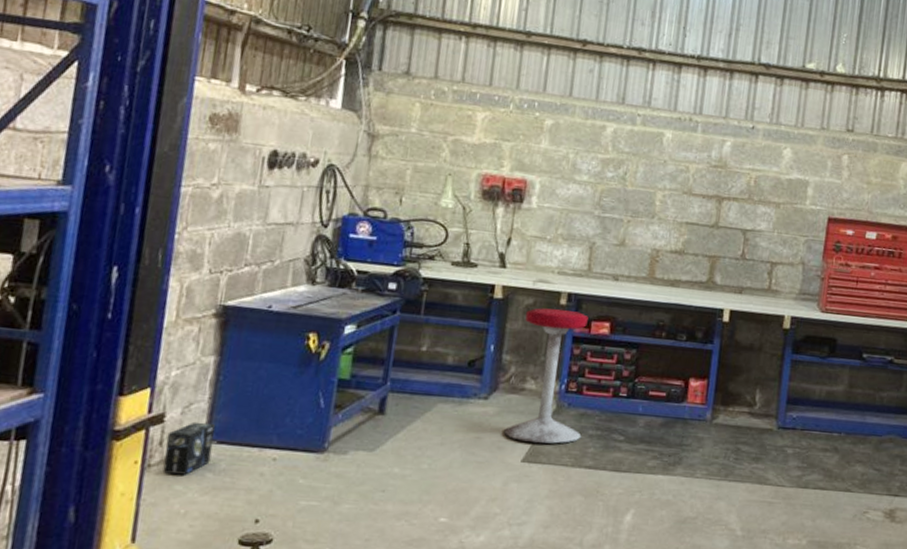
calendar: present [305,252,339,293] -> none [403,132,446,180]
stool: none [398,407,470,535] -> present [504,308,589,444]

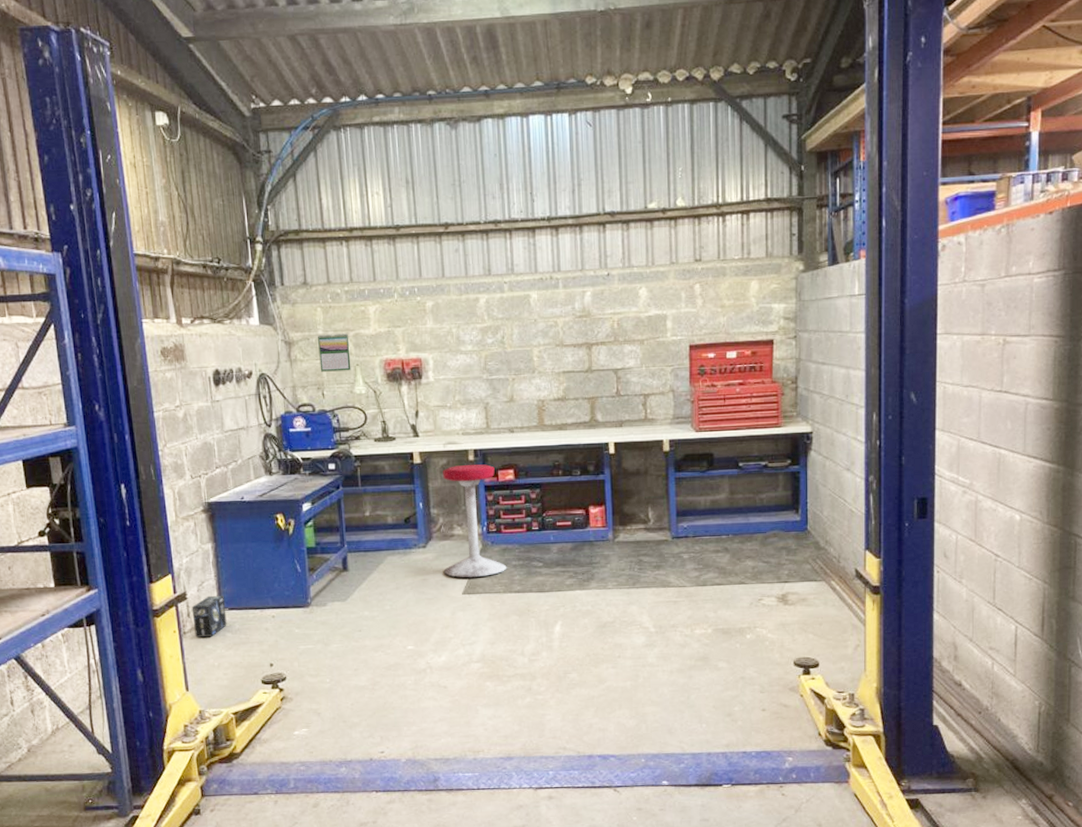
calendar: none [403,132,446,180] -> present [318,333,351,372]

--

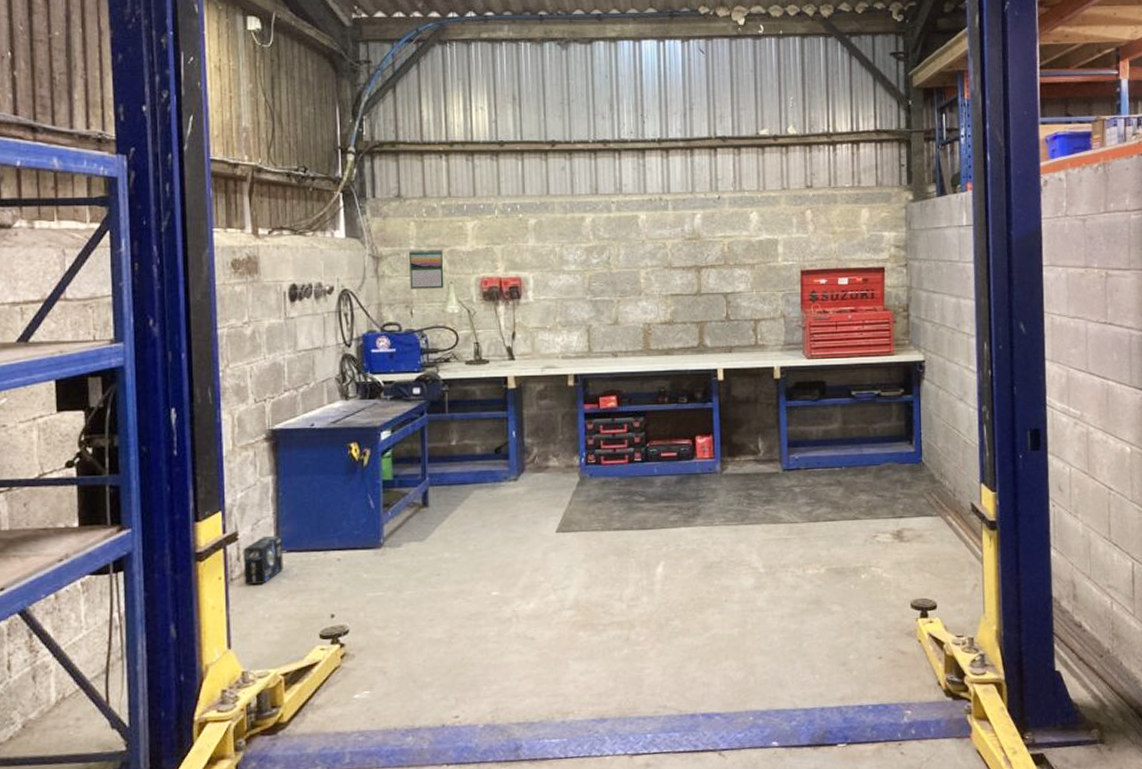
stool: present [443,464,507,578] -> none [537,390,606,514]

- **EXERCISE BRIEF**: Within these records, how many lines include the word "calendar"? The reply should be that number alone.

- **WRITTEN SOLUTION**: 2